This is the mail archive of the
libc-alpha@sources.redhat.com
mailing list for the glibc project.
Re: New GB18030 gconv module for glibc (from ThizLinux Laboratory)
- From: "Markus Scherer" <markus dot scherer at us dot ibm dot com>
- To: Anthony Fok <anthony at thizlinux dot com>
- Cc: Ulrich Drepper <drepper at redhat dot com>, fai at thizlinux dot com, Bruno Haible <haible at ilog dot fr>, kevin at thizlinux dot com, libc-alpha at sources dot redhat dot com, sunnygu at thizgroup dot com, suzhe at gnuchina dot org, Yu Shao <yshao at redhat dot com>
- Date: Thu, 17 Jan 2002 10:55:26 -0800
- Subject: Re: New GB18030 gconv module for glibc (from ThizLinux Laboratory)
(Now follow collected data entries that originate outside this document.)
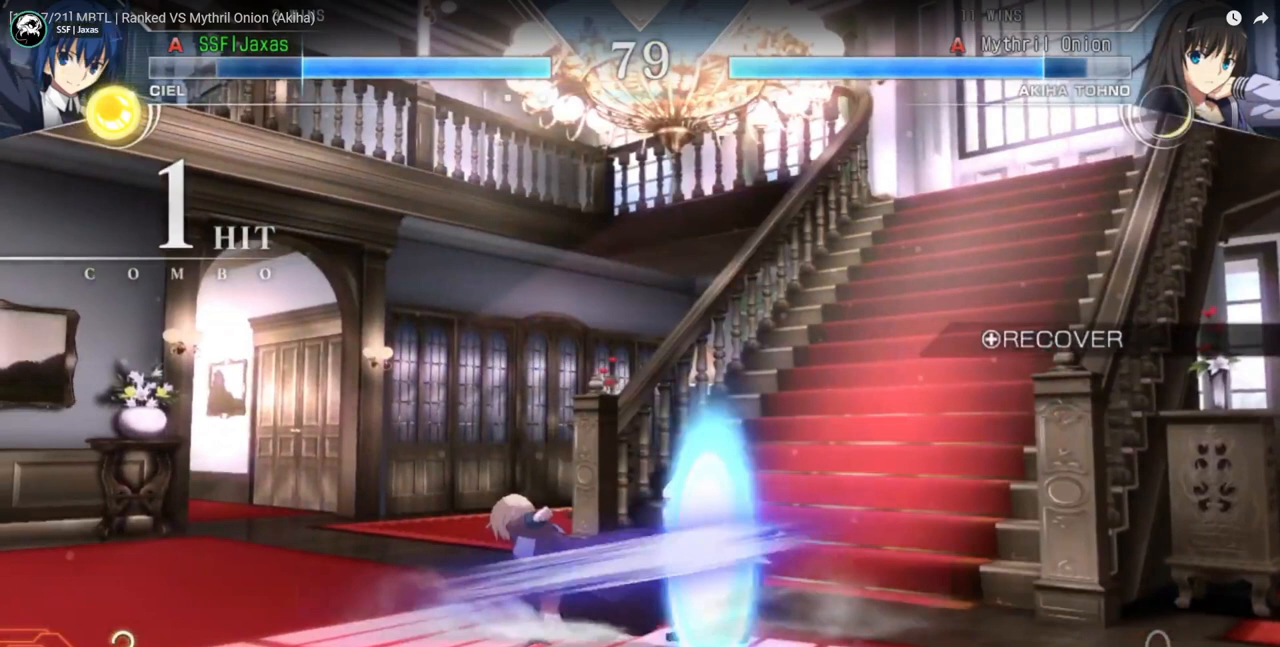
{"buttons": ["DPAD_DOWN"], "events": []}
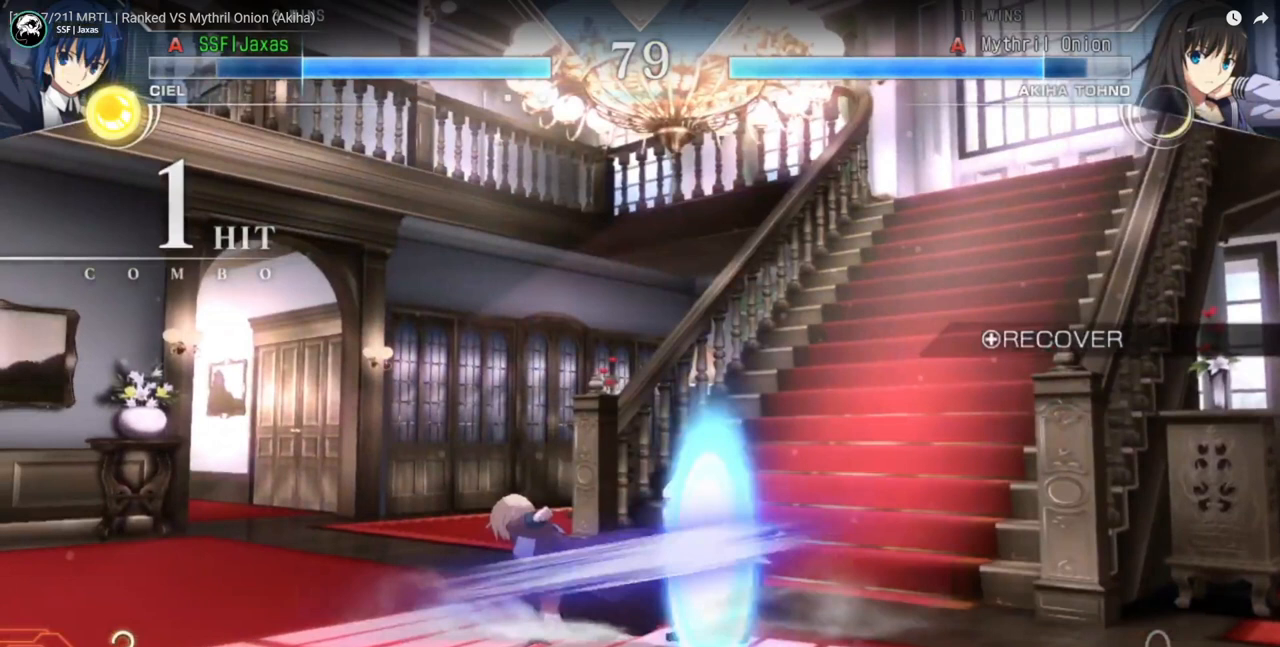
{"buttons": ["DPAD_DOWN"], "events": []}
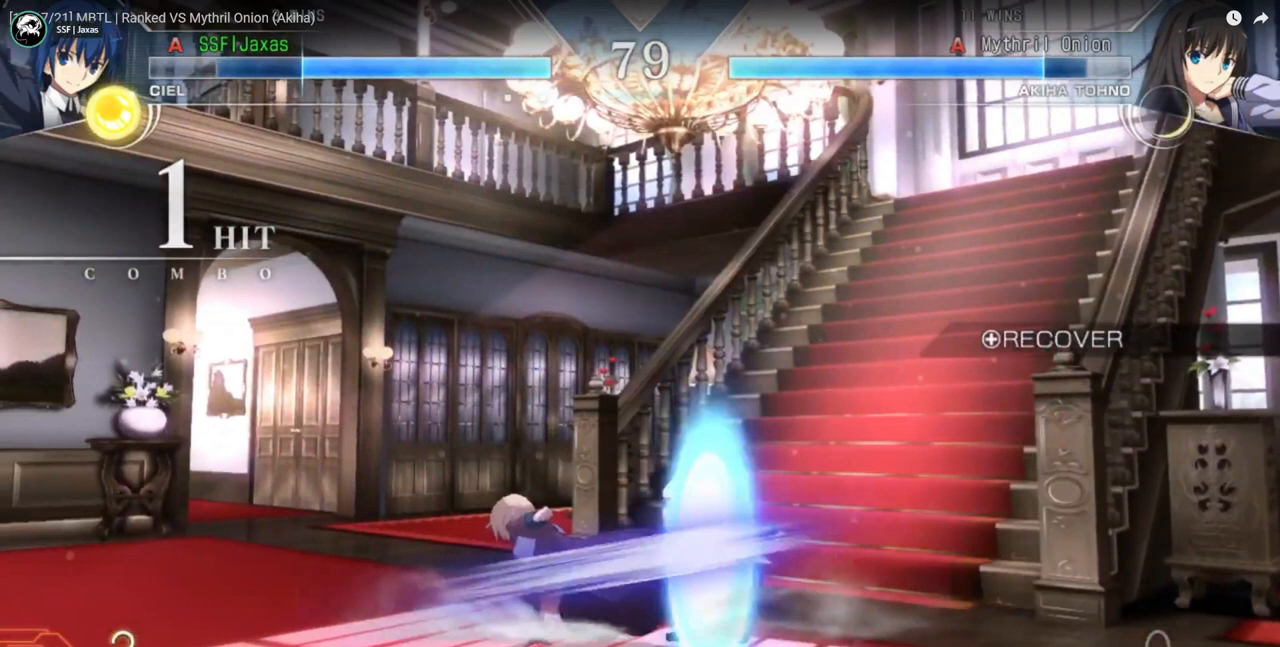
{"buttons": ["DPAD_DOWN"], "events": []}
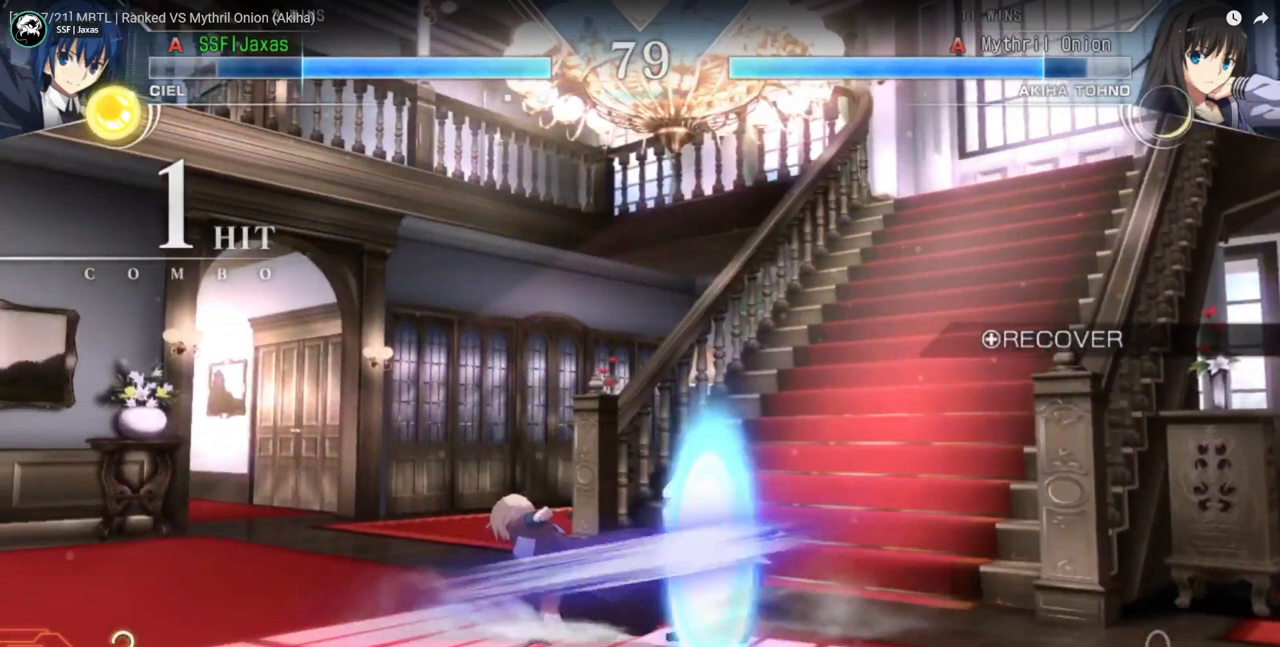
{"buttons": ["DPAD_DOWN"], "events": []}
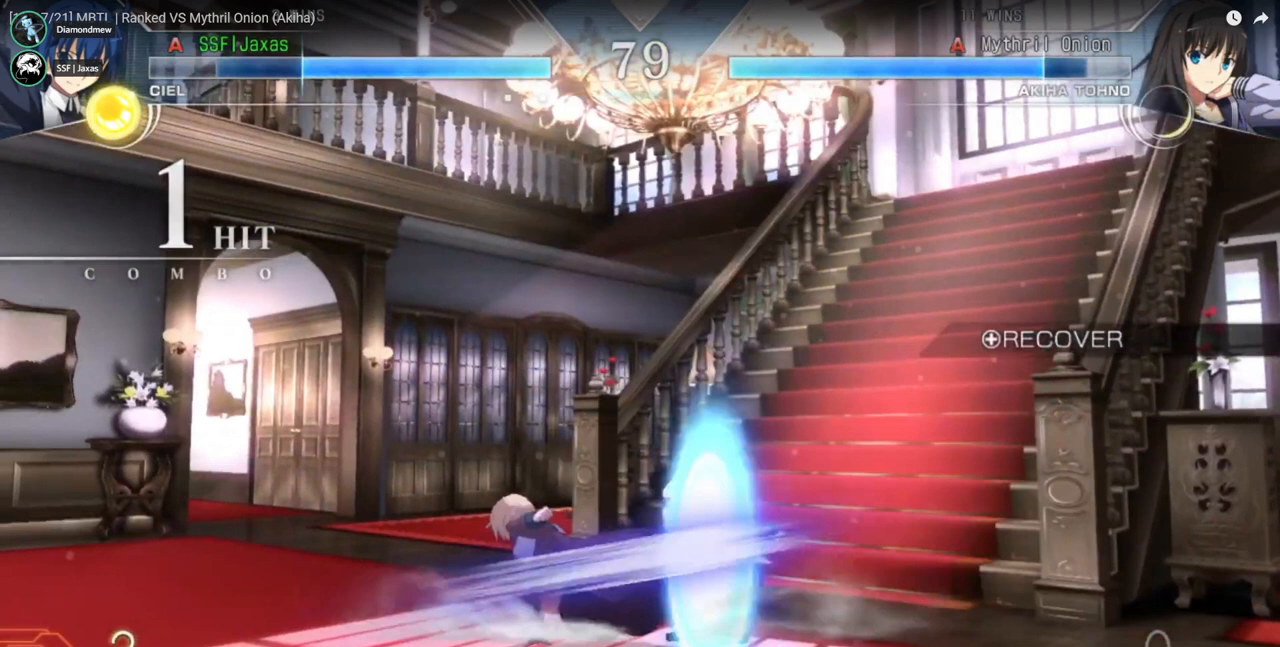
{"buttons": ["DPAD_DOWN"], "events": []}
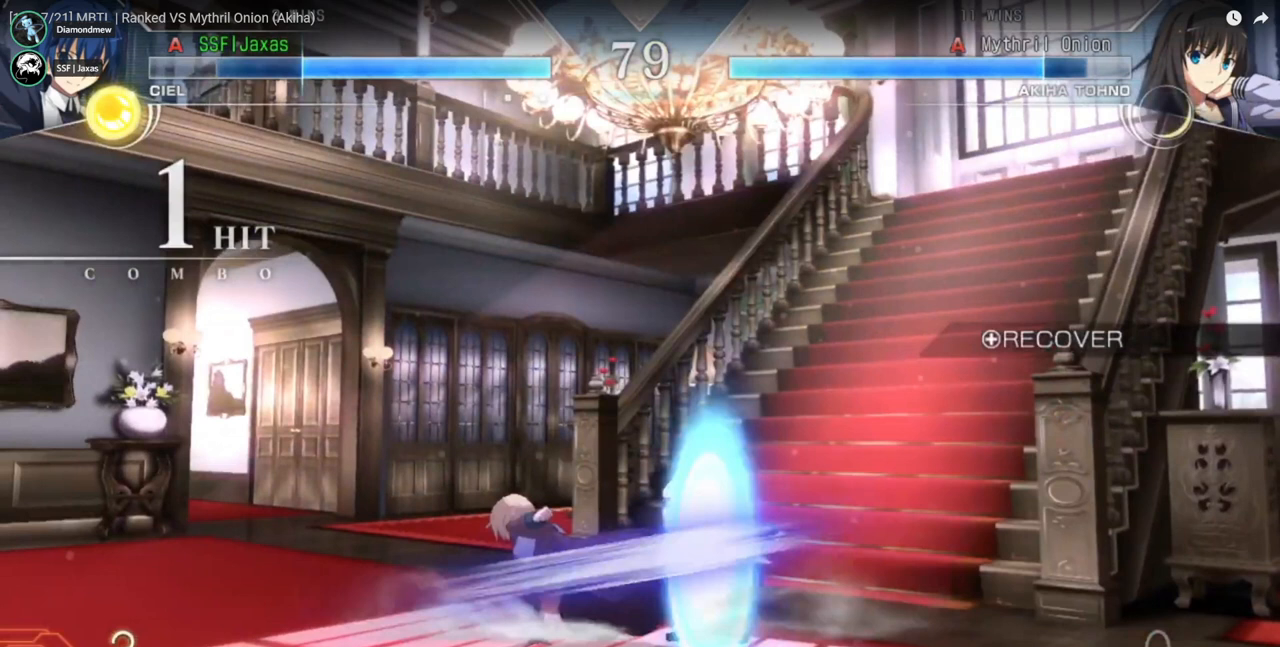
{"buttons": ["DPAD_DOWN"], "events": []}
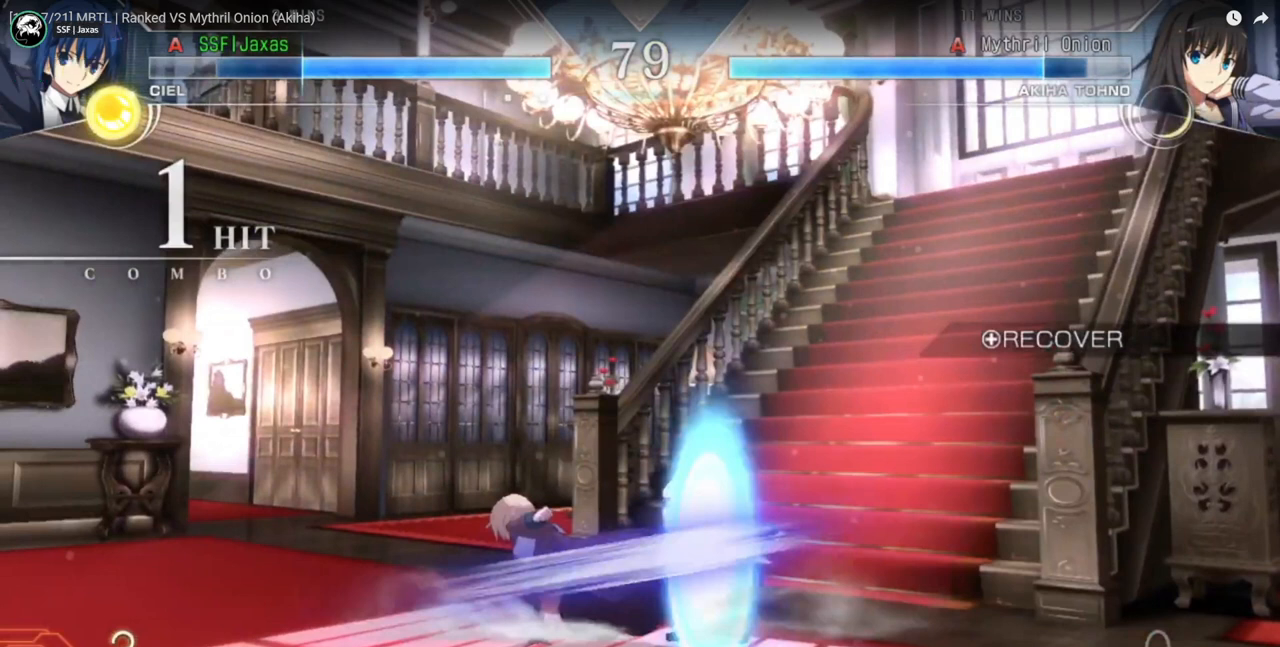
{"buttons": ["DPAD_DOWN"], "events": []}
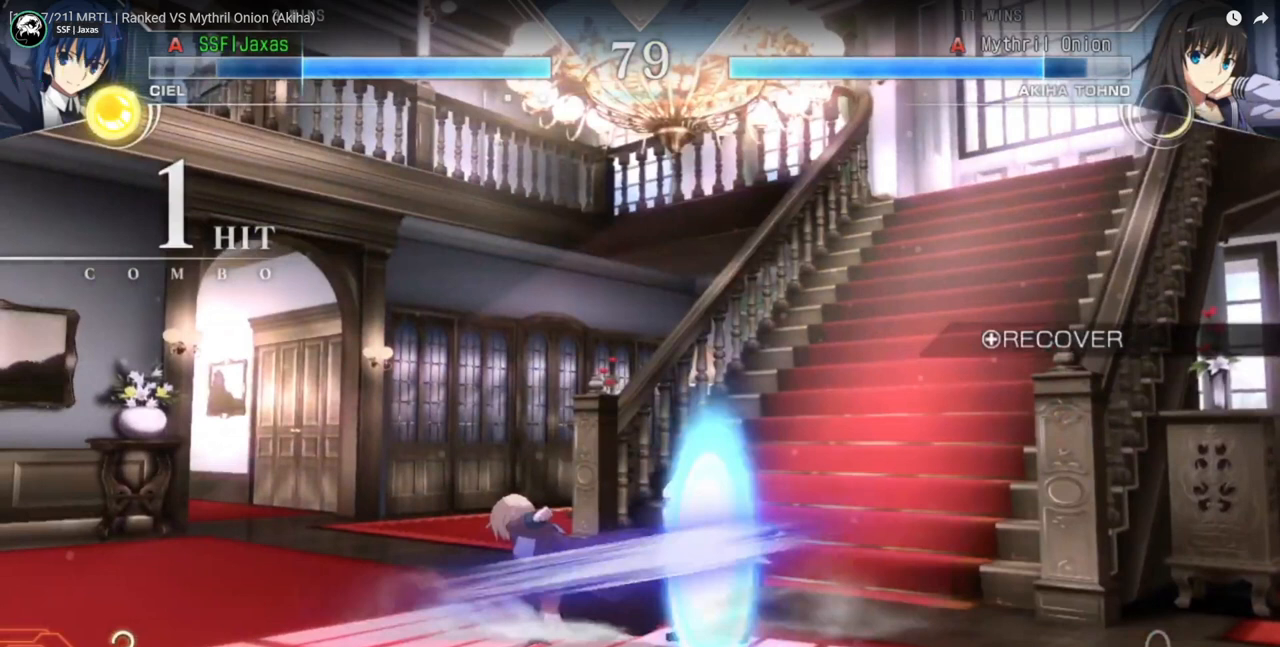
{"buttons": ["DPAD_DOWN"], "events": []}
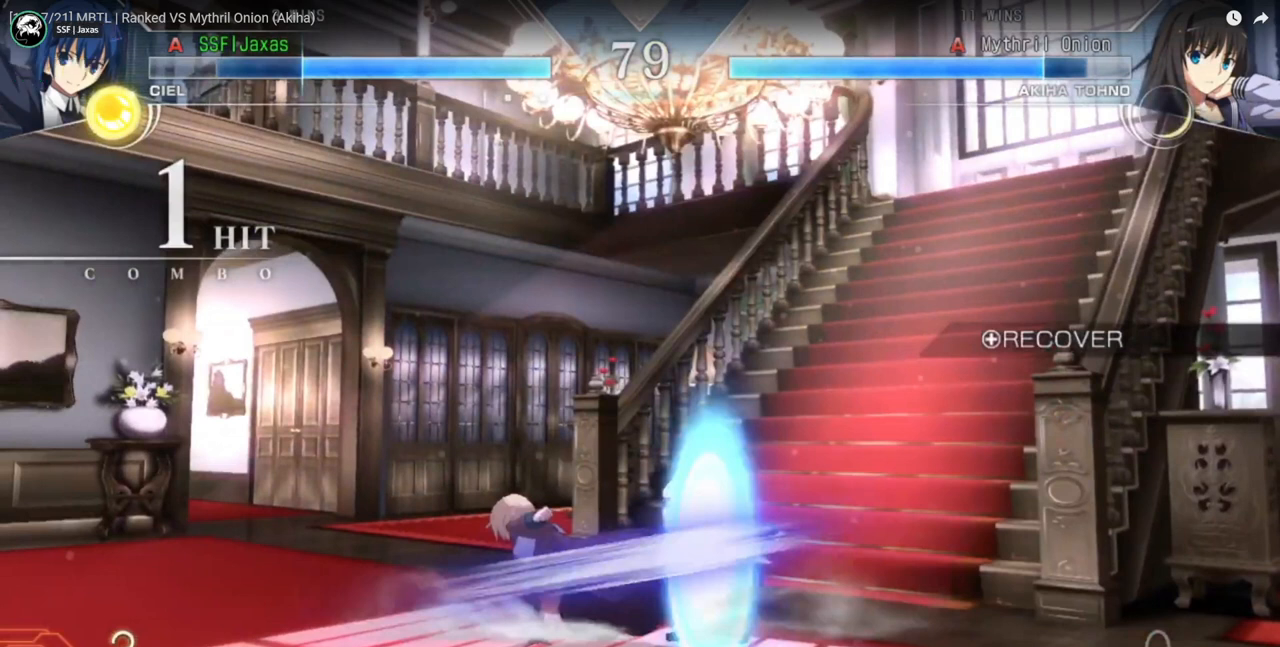
{"buttons": ["DPAD_DOWN"], "events": []}
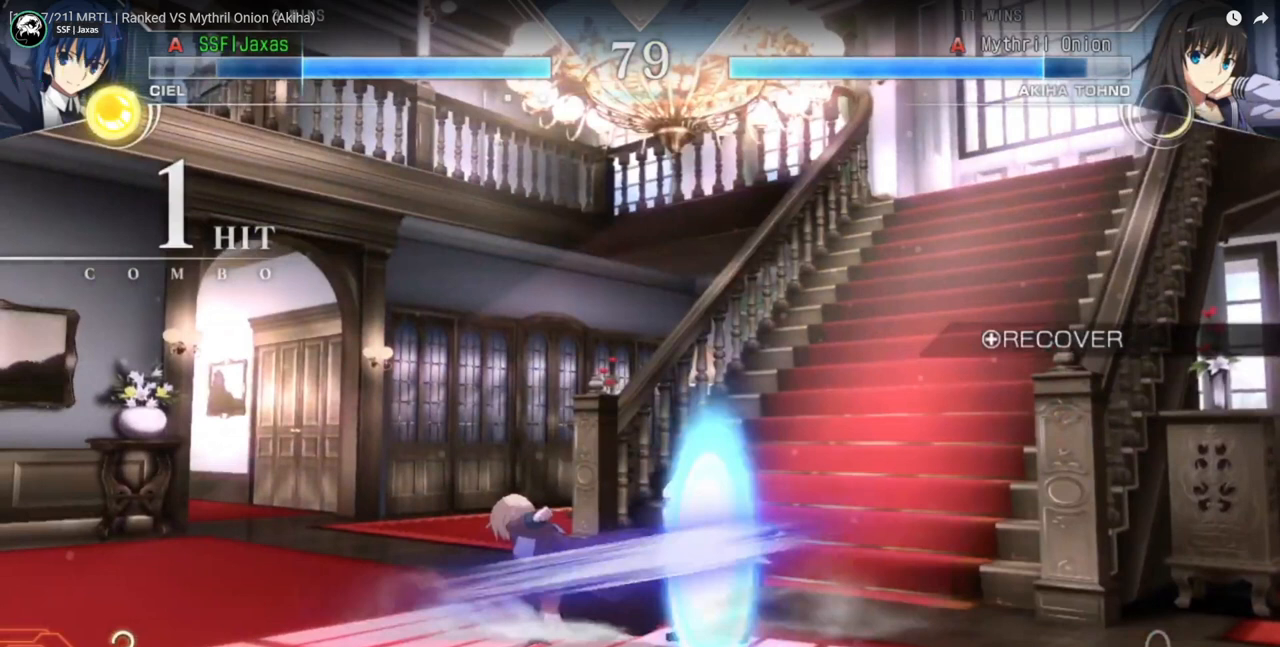
{"buttons": ["DPAD_DOWN"], "events": []}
I agree with what Anthony said about mapping code points: Even if they do
not have assigned characters, their mappings are defined. This is true for
all Unicode code points except _single_ surrogate code points
U+d800..U+dfff.
Mapping _from_ GB 18030 may sometimes result in "unassigned" handling
because some 4-byte GB 18030 sequences are defined but do not have
mappings to Unicode.
Dirk and my publications on this are based on a printed version of the GB
18030 standard from 2000 (plus the published electronic mapping tables),
and from following discussions about the standard as much as possible. (I
do not read/speak Chinese, but Dirk does; our companies had Chinese
representatives that were in frequent discussion with the Chinese
standards agency.)
Note that the supplementary Unicode code points U+10000..U+10ffff were
_designated_ in Unicode 2.0 (1996), with the pseudo-assignment of
128*1024-4 of those code points (U+f0000..U+ffffd and U+100000..U+10fffd)
as a Private-Use Area.
Unicode 3.1 did not invent this supplementary range but was "only" the
first Unicode version that assigned "real" characters to such code points
(and assigned >40000 of them).
Note also that formally GB 18030 defines mappings to ISO 10646, not
Unicode. One of the differences is the publication schedule. Supplementary
character assignments were published only in December 2001 with ISO 10646
part 2, which synchronized with Unicode 3.1 several months after its
publication.
markus
Markus Scherer IBM GCoC-Unicode/ICU San José, CA
markus.scherer@us.ibm.com (also for SameTime)